Stored items:
########################################

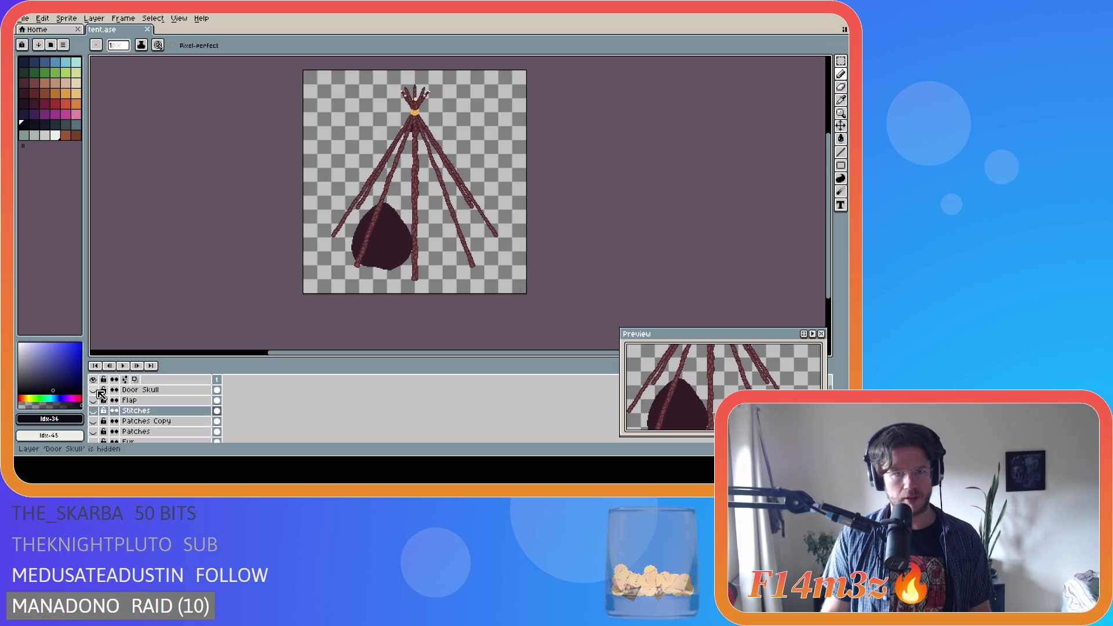
{"action": "scroll", "coordinate": [97, 406], "scroll_direction": "down", "scroll_amount": 3}
{"action": "left_click", "coordinate": [95, 421]}
{"action": "left_click", "coordinate": [95, 421]}
{"action": "scroll", "coordinate": [97, 426], "scroll_direction": "down", "scroll_amount": 1}
{"action": "left_click", "coordinate": [93, 421]}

########################################

The problem:
Give back the entries verbatim but drop every picture.

Answer section:
{"action": "scroll", "coordinate": [97, 406], "scroll_direction": "down", "scroll_amount": 3}
{"action": "left_click", "coordinate": [95, 421]}
{"action": "left_click", "coordinate": [95, 421]}
{"action": "scroll", "coordinate": [97, 426], "scroll_direction": "down", "scroll_amount": 1}
{"action": "left_click", "coordinate": [93, 421]}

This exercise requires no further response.